# USCA Sieger Show 2013



## qbchottu

Event website: Sieger Show USA 2013
Dates: May 10, 11, and 12
Host Hotel and event venue: W4240 State Road 50, Lake Geneva, WI 53147

Bitework practice on Thurs / Performance tests and puppy classes (3-12mo) on Fri / young dog classes (12-24mo) and open class on Sat / working dog classes (24+ w/title), progeny and kennel groups, awards on Sun. 

Host hotel and first overflow hotel are full. Think there are 2 overflow hotels with rooms. LOTS of entries - will be a great show! Hope to see everyone there!


----------



## VTcoach

I just entered one of my puppies a few days ago, so I'll be making the long drive out.
Should be fun, no pressure with just a puppy. Be able to get caught up with some friends and of course counting on nice weather.


----------



## qbchottu

Awesome! Which class? Still on the fence about entering my little pup - she is a working girl so I'm wondering if I should throw caution to the wind and show her now or wait till she matures a little and has more training.
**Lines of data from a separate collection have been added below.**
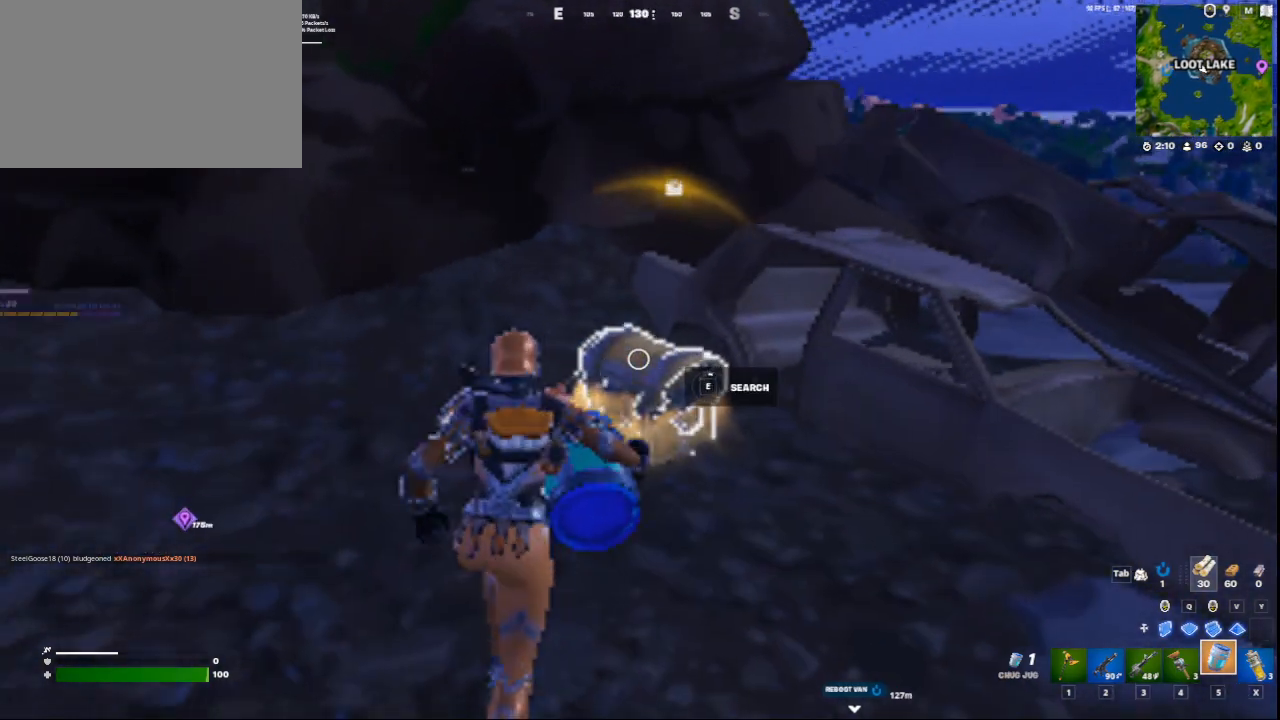
{"keys": [], "mouse": [], "mouse_move": "still", "events": [[42, "w", "up"], [84, "e", "up"]]}
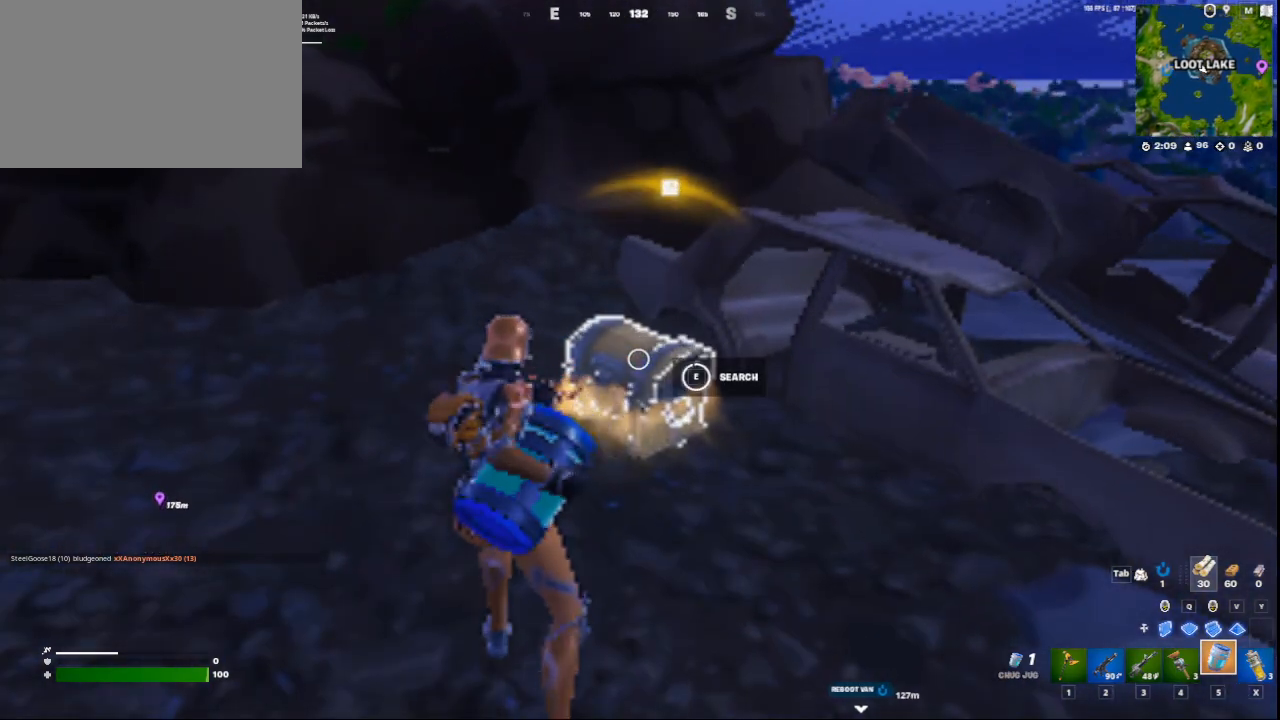
{"keys": ["w"], "mouse": [], "mouse_move": "down-right", "events": [[292, "2", "down"], [334, "2", "up"], [459, "w", "down"]]}
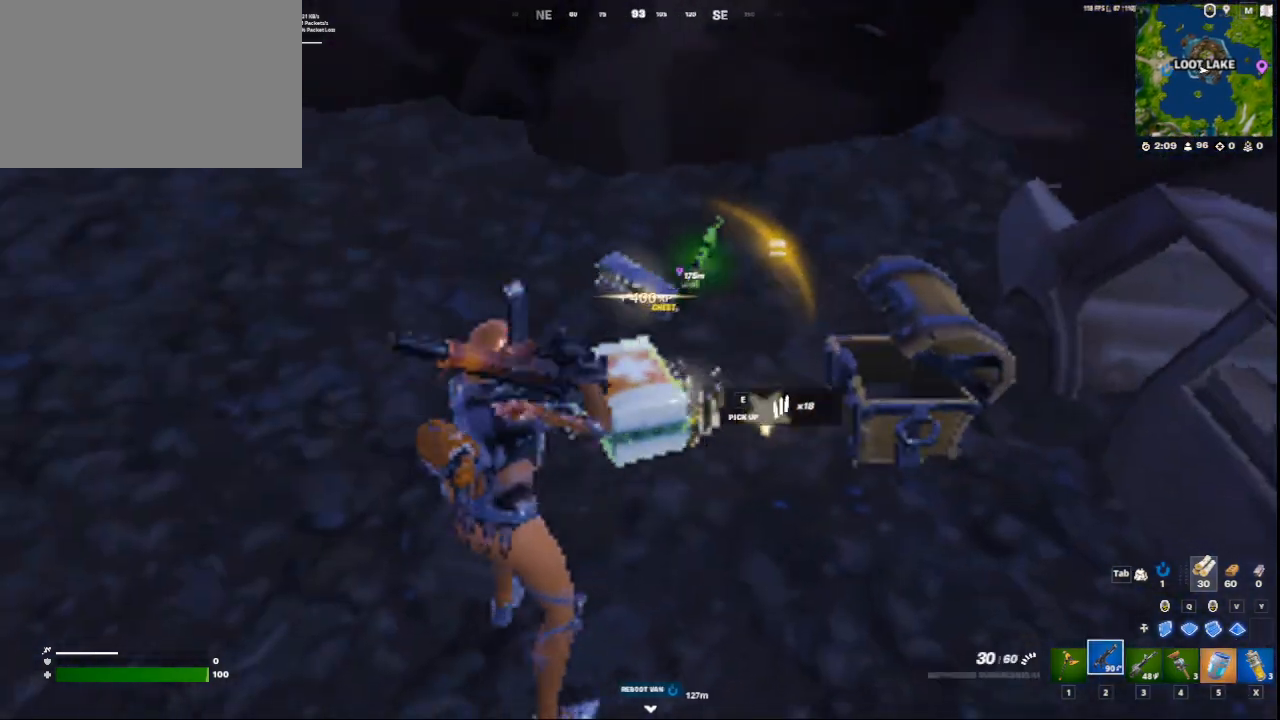
{"keys": ["d", "w"], "mouse": [], "mouse_move": "up-left", "events": [[250, "d", "down"]]}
People call me crazy for even considering it, but that's me  
I will show my older female in 24+ open class. Hope to see you there!


----------



## Liesje

Hey if you're going why not? With a little puppy it would just be a good experience. I showed Nikon at a Sieger Show when he was little mainly because I wanted to "hire" a certain person to handle him so I could meet her.


----------



## qbchottu

As probably the only working pup in her class, she will be under greater scrutiny - I don't want to present a goofy pup as she will be at a disadvantage. She has nice enough structure that with training, she will show well, and represent her lines well. She is too silly right now and has not had sufficient show work yet. 

I just don't want to go there and present my pup poorly, or mar my breeder's name. I just wish I could get one smaller show with her (like OG Landheim or OG Carolina) before the SS, but all the deadlines fall well before the cut off for SS so I will have to enter now and will not get a chance to see how she does at a show before I have to enter for SS. I do not really want to show her at OG Carolina because she will still not be ready, but I want to see how she does at a bigger show. I am still having such a hard time deciding about the SS - half the time, I type in her info and then just click out when I have second thoughts


----------



## VTcoach

I will be entered in the 6-9 female class and will likely be our pups first show.
So not expecting to do great, just get some experience and have fun.


----------



## gsdlover91

Wow this is in Lake Geneva, Wisconsin?! Thats like thirty minutes from my house.


----------



## qbchottu

Come and say hello - will be a great show! 2 dogs entered!


----------



## gsdlover91

Never been to one, so I am definitely interested! Is the show free? Tried looking on the site. I didn't know puppies could do it, awww.


----------



## qbchottu

Yup - free! If you do bring your dog, I wouldn't have him out during the show.

Puppy class is very cute!! I have a 4 month old entered - she will be a a couple weeks shy of 6 months when she shows! She's a determined little puller and I think she'll stack herself by then


----------



## gsdlover91

qbchottu said:


> Yup - free! If you do bring your dog, I wouldn't have him out during the show.
> 
> Puppy class is very cute!! I have a 4 month old entered - she will be a a couple weeks shy of 6 months when she shows! She's a determined little puller and I think she'll stack herself by then


Aww, well if I go, I hope to see her! And nope I wont bring him LOL he'll be way too interested in all the dogs there. But I wish I would have known puppies could do it, I would have entered him! (and prepared him somewhat) LOL he doesn't stack himself.


----------



## lhczth

A few videos of the performance portion. Only the first 19 dogs. Not sure where the rest are. 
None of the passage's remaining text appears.